ARBEITSAUFTRAG:
Wie viele Pferde sind laut dem Reisebericht über die Rückkehr aus Borku im Ganzen schon von Scheïch Omar gekommen, und wie viele davon waren gut?
── LESETEXT ──
Genug, nach 3-4 monatlichem gezwungenen Aufenthalt in Borku konnte ich
endlich den Rückweg antreten, der sich mit einer verzweifelten Langsamkeit
vollzog. Nach Kanem zurückgekehrt, benutzte ich die Thatsache des
Fastenmonats, während dessen ich Niemand hätte überreden
können, mit nach Bornu zu reisen (und dies allein auszuführen,
ist in der Gegend Wahnsinn), um den östlichen und südöstlichen
Theil Kanems zu besuchen. Ich ging nach Man, dem Sitz eines Khalifa des
Sultans Ali von Wadaï, wo Moritz v. Beurmann so verrätherisch
vom Khalifa Musa ermordet wurde, nach Monde, der Stadt der Tundzur, Ortschaften,
die Du auf mäßigen Afrika-Karten finden dürftest, die aber
außer Beurmann Niemand aus unserer Welt erreicht hatte, und erreichte
die östlichen Ufer des Tsad-Sees. Die Rückreise ging mit viel
Aufenthalt, aber ohne eigentliche Gefahren von Statten, und ich kam Anfang
Januar hier in Kuka wieder an. Scheïch Omar, der liebenswürdige
Herr, war außerordentlich erfreut über meine Rückkehr,
deren langer Retard Befürchtungen erregt hatte. Ich war unserer Karawane
einige Tage vorausgeeilt und kam spät Abends an. Noch in der Nacht
wurde der Chef d'etat in Kenntniß gesetzt, sogar von dem abgerissenen
Zustande meiner Person und dem skelettartigen Aussehen meines Rosses, das
ich von Borku ab am Zügel nachgezerrt hatte, unterrichtet. Ich war
am Morgen noch nicht erwacht, als er mir schon neue Kleider schickte (verschiedenen
Toben, eine seidene Jacke, ein Paar Schuh, ein Paar Tuchhosen, ja sogar
ein Paar lange wollene Kniestrümpfe und ein Paar europäische
Halbstiefel), und in der folgenden Nacht erschien ein neues Reitpferd auf
der Bühne (ich habe im Ganzen schon 5 Pferde von ihm erhalten, unter
denen allerdings nur 2 gute). Im Laufe des Tages machte ich ihm meinen
Besuch, bei dem er mich sehr herzlich empfing.
Es war in der That die höchste Zeit, daß ich hier eintraf.
Meine Briefe, Zeitungen und Sendungen anderer Art lagen hier seit 8 Monaten
in Kuka und waren, was das Traurigste war, nicht an meinen fondé
de pouvoir**, den ich in Gestalt eines Sherifs Ahmed aus Medina hier eingesetzt
hatte, abgeliefert worden. Die Herren Araber, welchen etwas an meine Adresse
anvertraut worden war, hatten auf meinen Tod speculirt (Kanem und Borku
genießt nicht die Reputation allzu großer Sicherheit), und
einige von ihnen waren durch meine Rückkehr nicht sehr angenehm überrascht.
───
── BEREITGESTELLTE EINTRÄGE ──
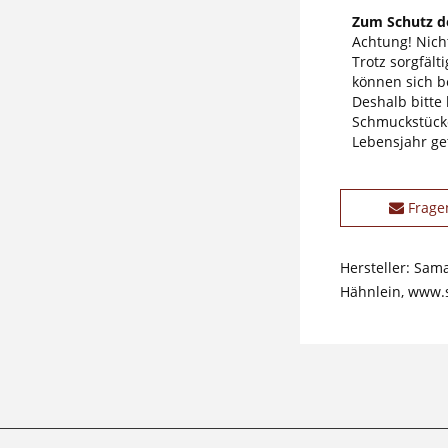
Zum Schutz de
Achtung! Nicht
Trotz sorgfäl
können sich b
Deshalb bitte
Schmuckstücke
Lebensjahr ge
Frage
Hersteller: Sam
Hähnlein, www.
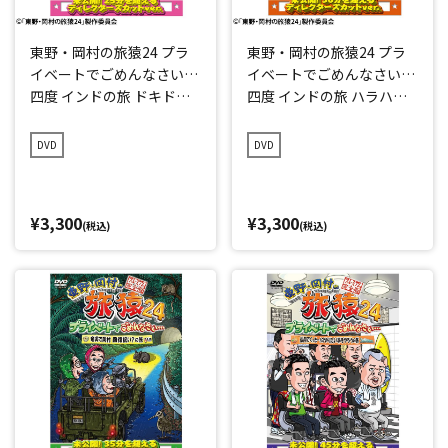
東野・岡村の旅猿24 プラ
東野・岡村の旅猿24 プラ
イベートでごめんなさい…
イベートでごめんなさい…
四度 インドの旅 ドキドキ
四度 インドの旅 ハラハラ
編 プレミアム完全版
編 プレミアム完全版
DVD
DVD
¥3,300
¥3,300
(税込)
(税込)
───
ANTWORT ZUR AUFGABE:
Insgesamt 5 Pferde, von denen nur 2 gut waren.